- **TASK DESCRIPTION**
The lines to repeat are those below from the one containing "left elbow: (433, 228)" down to the one containing "left hip: (546, 712)", both included; reproduce them exactly and nothing else.

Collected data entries
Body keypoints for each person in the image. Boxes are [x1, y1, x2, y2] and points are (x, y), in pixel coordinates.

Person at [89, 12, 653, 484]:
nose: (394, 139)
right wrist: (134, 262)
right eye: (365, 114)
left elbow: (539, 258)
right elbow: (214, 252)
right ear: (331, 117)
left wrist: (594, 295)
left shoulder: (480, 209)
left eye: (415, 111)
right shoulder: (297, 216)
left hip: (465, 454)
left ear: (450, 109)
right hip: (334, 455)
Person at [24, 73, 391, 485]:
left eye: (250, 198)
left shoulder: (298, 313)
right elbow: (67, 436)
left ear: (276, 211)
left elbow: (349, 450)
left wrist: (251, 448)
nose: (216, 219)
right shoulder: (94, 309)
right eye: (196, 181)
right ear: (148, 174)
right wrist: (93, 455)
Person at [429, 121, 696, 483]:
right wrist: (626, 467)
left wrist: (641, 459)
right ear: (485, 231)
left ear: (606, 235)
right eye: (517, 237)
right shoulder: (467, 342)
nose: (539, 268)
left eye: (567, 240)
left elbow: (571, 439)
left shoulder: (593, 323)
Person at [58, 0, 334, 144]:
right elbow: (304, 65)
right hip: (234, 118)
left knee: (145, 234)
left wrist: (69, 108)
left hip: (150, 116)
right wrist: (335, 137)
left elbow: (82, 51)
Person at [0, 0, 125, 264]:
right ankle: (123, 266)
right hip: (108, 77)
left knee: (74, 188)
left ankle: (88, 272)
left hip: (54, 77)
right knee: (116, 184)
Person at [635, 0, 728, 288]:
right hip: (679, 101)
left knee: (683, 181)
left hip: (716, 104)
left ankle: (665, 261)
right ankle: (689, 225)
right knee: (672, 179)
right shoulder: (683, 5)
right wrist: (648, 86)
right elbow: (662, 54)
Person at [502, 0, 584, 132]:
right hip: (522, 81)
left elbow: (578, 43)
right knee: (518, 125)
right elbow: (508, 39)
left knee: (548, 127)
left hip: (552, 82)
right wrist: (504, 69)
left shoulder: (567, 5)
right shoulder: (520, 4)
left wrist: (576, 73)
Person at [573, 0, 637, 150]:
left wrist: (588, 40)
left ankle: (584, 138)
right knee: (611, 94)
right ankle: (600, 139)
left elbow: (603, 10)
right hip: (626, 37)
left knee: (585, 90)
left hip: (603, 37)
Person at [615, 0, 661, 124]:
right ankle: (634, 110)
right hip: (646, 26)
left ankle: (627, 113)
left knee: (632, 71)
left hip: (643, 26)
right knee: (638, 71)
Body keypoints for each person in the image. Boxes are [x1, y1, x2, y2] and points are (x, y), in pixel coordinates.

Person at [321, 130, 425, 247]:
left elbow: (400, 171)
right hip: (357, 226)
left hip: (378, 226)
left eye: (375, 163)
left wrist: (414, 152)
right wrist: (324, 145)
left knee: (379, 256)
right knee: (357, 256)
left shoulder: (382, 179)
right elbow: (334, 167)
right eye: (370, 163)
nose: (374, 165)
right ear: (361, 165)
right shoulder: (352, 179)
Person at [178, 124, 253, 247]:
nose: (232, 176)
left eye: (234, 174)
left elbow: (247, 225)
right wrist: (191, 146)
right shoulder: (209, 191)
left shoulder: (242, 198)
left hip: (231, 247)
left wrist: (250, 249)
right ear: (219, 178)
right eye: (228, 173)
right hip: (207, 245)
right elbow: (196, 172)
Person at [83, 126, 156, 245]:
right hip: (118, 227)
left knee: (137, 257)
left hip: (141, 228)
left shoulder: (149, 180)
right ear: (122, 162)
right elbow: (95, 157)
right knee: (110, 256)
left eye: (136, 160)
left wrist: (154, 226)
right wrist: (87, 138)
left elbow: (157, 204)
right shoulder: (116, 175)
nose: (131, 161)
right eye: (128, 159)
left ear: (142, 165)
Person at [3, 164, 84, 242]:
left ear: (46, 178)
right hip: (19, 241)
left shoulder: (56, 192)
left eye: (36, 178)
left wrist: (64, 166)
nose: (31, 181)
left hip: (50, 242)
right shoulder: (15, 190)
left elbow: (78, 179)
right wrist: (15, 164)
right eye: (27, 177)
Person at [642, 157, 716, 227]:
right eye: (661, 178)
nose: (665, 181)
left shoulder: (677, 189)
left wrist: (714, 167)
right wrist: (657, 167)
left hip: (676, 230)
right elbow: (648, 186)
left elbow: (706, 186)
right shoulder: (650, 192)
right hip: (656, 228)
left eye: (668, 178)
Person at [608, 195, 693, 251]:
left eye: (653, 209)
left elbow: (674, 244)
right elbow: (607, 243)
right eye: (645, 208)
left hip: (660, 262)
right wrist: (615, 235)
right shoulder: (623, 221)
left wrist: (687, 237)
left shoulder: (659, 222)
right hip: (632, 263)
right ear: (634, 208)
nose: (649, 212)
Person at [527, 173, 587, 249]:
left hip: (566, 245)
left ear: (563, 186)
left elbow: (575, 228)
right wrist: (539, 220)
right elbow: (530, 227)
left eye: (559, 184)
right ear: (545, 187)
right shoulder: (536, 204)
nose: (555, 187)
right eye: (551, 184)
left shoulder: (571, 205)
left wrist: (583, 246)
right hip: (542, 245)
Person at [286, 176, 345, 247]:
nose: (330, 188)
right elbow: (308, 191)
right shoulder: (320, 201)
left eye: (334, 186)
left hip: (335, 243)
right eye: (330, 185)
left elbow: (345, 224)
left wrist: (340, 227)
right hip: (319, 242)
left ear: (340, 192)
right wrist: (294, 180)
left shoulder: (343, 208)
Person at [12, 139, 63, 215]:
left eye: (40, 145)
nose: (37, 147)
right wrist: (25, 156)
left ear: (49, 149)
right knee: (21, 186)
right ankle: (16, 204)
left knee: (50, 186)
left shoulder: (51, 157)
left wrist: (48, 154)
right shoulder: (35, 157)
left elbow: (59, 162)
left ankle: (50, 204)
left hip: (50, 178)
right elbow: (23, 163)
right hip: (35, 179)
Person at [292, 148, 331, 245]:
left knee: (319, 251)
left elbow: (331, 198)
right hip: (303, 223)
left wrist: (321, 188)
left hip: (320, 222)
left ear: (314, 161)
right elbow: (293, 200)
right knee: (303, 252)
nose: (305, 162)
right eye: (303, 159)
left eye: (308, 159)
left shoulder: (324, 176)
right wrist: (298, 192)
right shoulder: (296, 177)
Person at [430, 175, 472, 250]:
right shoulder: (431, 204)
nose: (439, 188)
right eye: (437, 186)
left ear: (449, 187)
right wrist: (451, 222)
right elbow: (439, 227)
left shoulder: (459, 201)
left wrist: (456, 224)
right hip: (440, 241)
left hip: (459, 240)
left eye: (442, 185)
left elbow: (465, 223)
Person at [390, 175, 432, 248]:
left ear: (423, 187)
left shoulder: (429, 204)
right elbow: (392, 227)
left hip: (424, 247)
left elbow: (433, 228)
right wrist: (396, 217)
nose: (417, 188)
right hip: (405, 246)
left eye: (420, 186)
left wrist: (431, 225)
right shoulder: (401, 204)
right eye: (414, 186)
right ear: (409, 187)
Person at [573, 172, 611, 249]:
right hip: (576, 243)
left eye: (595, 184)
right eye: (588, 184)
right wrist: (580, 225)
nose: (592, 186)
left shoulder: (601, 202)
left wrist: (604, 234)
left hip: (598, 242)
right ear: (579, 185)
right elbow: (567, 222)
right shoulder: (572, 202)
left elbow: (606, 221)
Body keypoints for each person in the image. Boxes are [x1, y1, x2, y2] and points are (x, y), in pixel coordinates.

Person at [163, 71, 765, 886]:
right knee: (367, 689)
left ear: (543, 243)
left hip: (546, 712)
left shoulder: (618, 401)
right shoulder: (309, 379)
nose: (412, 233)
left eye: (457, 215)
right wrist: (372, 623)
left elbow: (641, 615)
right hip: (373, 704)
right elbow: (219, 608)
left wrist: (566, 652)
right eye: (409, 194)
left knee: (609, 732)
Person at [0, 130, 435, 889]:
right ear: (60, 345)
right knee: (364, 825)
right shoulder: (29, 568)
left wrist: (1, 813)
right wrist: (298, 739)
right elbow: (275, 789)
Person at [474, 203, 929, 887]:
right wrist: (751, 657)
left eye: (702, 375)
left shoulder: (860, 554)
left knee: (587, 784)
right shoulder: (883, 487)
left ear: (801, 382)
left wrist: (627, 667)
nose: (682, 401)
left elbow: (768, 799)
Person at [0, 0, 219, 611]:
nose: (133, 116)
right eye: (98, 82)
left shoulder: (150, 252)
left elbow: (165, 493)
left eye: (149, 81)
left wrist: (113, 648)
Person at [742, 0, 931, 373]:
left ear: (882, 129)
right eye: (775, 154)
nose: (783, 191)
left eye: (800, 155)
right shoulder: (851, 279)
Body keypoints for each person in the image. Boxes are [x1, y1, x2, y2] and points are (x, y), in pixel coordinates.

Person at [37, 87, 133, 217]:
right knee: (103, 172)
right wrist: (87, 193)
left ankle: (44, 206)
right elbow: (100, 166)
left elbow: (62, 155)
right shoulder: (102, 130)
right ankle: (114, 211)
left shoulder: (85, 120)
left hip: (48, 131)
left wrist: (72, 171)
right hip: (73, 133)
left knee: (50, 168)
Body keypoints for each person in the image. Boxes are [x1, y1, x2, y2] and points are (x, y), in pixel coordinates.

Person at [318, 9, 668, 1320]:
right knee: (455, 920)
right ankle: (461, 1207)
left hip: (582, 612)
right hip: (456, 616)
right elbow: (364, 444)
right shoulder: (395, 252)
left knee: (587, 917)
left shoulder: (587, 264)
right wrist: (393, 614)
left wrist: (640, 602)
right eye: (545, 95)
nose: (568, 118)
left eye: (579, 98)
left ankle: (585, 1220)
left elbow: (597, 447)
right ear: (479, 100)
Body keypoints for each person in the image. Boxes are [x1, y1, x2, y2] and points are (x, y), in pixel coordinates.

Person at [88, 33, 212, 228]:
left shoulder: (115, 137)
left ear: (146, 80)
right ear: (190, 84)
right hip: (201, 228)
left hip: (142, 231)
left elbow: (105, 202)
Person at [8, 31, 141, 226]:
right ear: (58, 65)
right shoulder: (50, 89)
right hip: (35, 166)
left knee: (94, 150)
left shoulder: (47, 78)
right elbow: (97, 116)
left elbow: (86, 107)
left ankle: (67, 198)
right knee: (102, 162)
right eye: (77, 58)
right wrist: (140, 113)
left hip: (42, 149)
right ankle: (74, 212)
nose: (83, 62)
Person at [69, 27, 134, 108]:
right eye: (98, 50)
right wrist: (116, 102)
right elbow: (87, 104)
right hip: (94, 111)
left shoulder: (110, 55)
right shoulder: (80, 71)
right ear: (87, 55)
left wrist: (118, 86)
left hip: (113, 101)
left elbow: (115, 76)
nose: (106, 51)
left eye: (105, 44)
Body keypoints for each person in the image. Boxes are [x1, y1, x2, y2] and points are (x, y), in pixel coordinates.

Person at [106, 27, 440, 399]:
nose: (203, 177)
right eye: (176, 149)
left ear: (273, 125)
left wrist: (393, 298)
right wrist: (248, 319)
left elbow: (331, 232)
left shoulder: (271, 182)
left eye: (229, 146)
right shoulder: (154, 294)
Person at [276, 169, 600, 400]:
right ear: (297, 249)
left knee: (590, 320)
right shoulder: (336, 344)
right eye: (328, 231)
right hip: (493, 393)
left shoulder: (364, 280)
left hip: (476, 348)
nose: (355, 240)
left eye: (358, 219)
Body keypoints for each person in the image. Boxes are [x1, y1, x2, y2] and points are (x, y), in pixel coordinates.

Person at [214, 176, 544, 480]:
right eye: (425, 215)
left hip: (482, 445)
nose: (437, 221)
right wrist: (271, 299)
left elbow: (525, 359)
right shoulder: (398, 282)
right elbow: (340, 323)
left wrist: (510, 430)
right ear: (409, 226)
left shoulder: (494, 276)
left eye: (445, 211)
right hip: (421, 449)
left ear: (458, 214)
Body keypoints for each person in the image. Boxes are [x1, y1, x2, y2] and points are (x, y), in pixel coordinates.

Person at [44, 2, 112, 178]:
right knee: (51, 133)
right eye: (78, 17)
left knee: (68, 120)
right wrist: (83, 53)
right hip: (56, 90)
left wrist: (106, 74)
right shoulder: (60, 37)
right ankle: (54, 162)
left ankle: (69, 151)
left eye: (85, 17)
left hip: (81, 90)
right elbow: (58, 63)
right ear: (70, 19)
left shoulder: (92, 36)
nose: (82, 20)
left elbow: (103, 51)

- **OUTPUT FOR THIS TASK**
left elbow: (433, 228)
right wrist: (396, 217)
nose: (417, 188)
right hip: (405, 246)
left eye: (420, 186)
left wrist: (431, 225)
right shoulder: (401, 204)
right eye: (414, 186)
right ear: (409, 187)
Person at [573, 172, 611, 249]:
right hip: (576, 243)
left eye: (595, 184)
right eye: (588, 184)
right wrist: (580, 225)
nose: (592, 186)
left shoulder: (601, 202)
left wrist: (604, 234)
left hip: (598, 242)
right ear: (579, 185)
right elbow: (567, 222)
right shoulder: (572, 202)
left elbow: (606, 221)
Body keypoints for each person in the image. Boxes are [x1, y1, x2, y2] and points are (x, y), in pixel coordinates.

Person at [163, 71, 765, 886]:
right knee: (367, 689)
left ear: (543, 243)
left hip: (546, 712)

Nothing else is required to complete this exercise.